--- Data for this exercise Enclosed Below ---
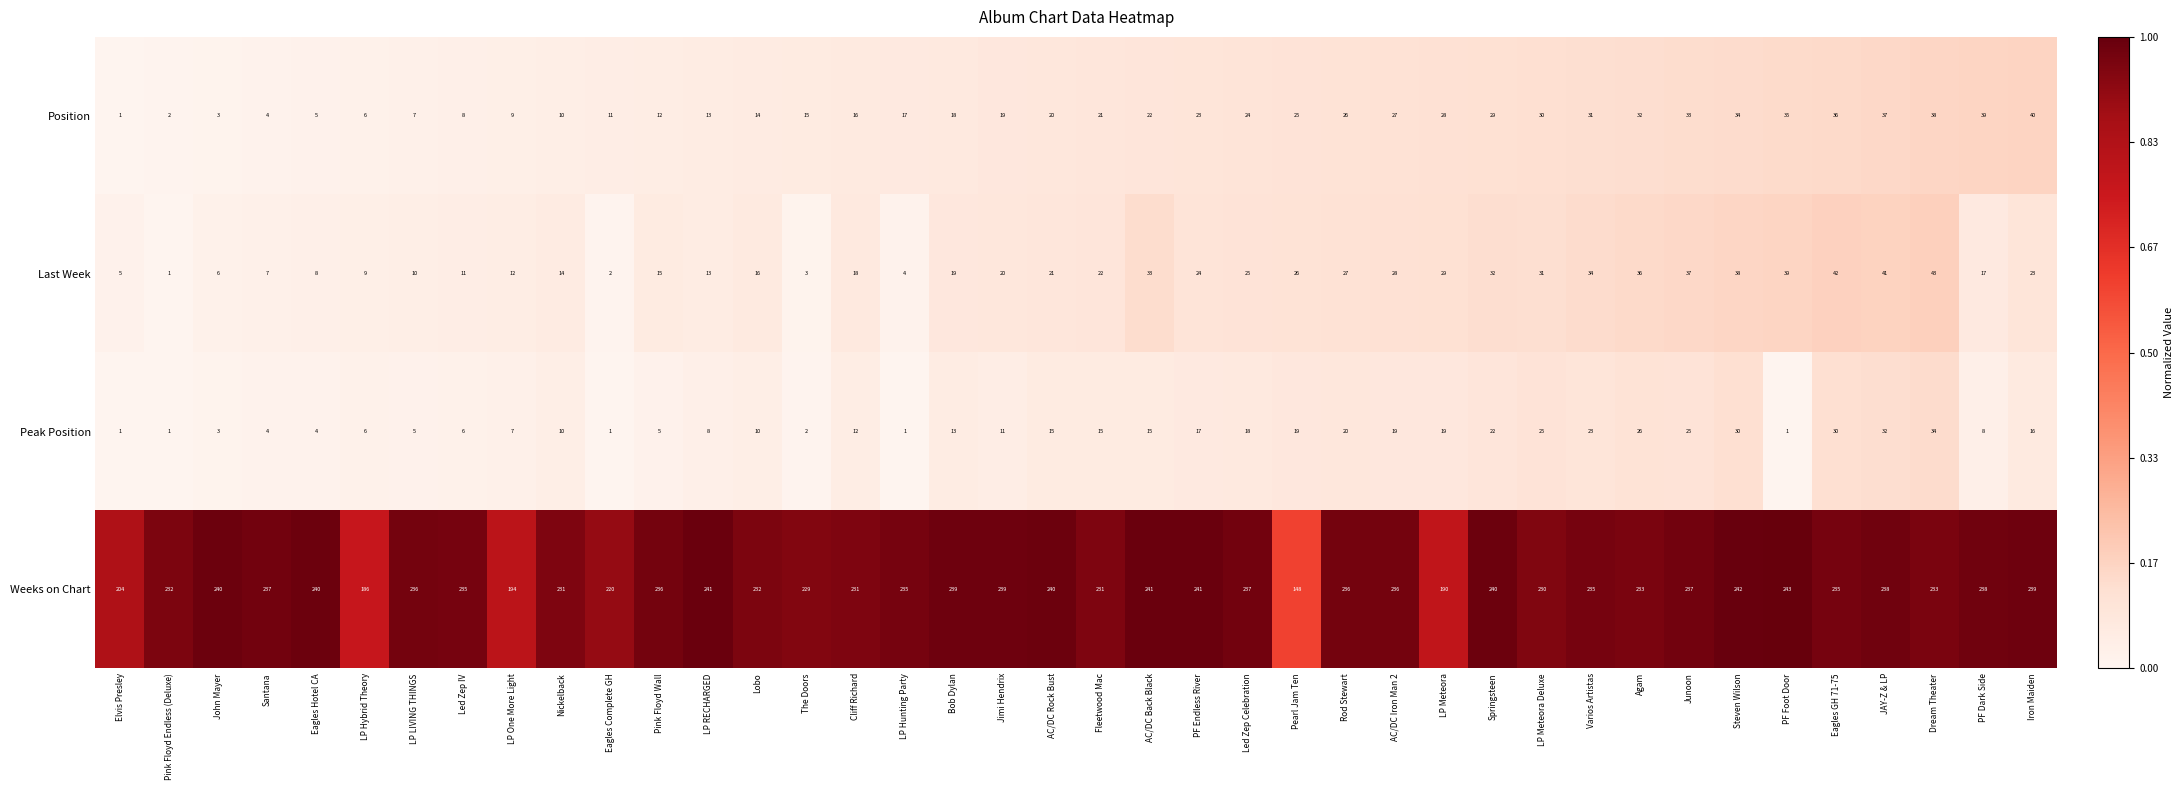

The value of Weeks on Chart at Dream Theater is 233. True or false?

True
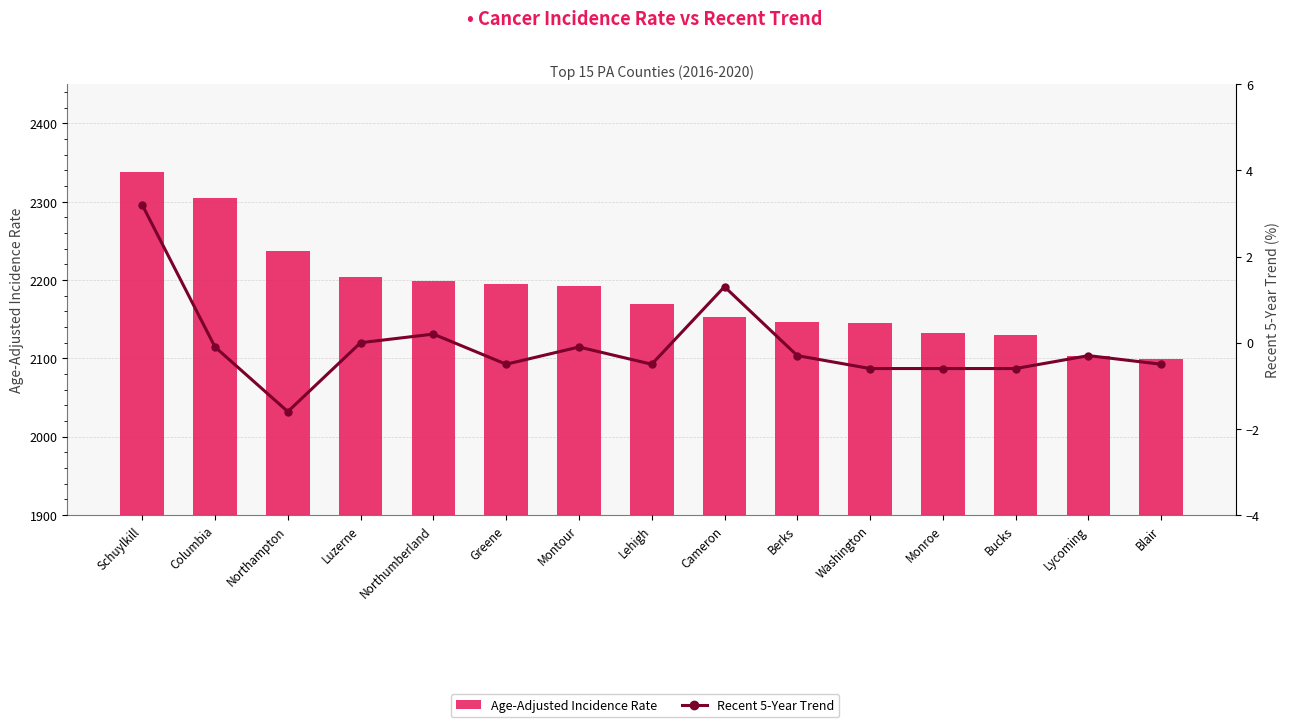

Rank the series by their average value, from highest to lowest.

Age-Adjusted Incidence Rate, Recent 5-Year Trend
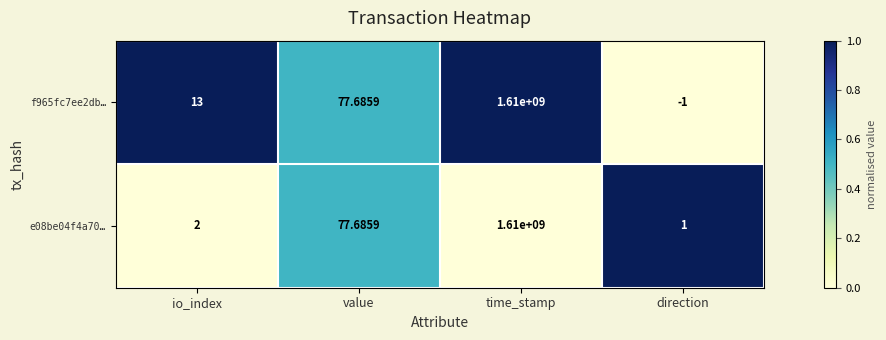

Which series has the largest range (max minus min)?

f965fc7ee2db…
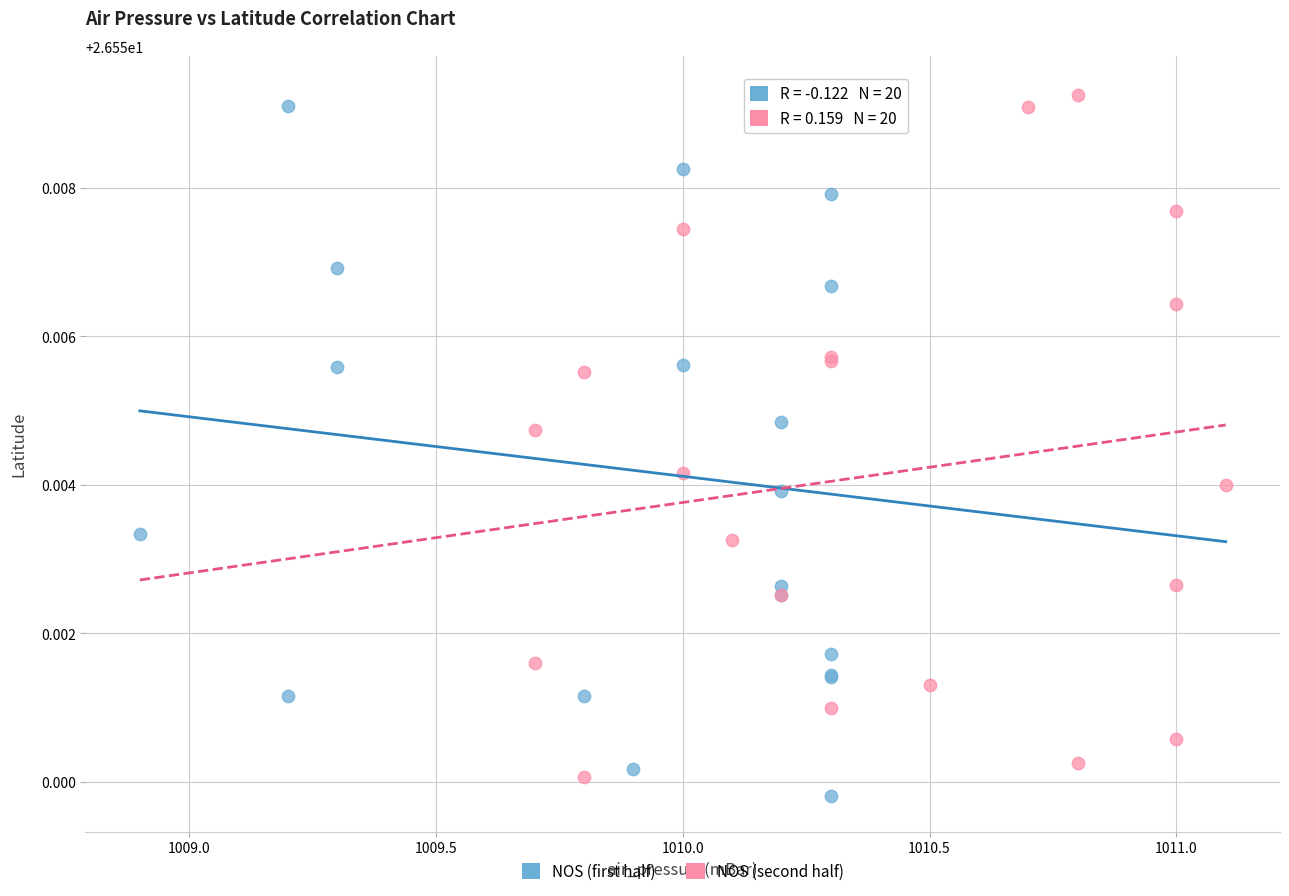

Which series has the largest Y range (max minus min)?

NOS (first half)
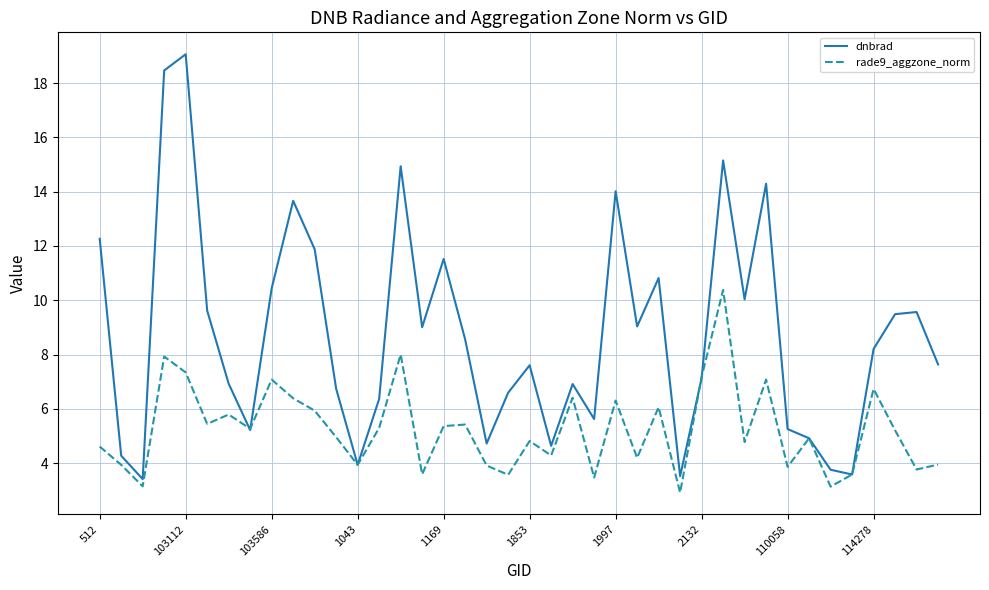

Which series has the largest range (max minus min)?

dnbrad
--- End of Enclosed Data for this exercise ---
How to complete this task:
Please quote all the records above word for word, leaving out the pictures.

Answer to the problem:
The value of Weeks on Chart at Dream Theater is 233. True or false?

True

Rank the series by their average value, from highest to lowest.

Age-Adjusted Incidence Rate, Recent 5-Year Trend

Which series has the largest range (max minus min)?

f965fc7ee2db…

Which series has the largest Y range (max minus min)?

NOS (first half)

Which series has the largest range (max minus min)?

dnbrad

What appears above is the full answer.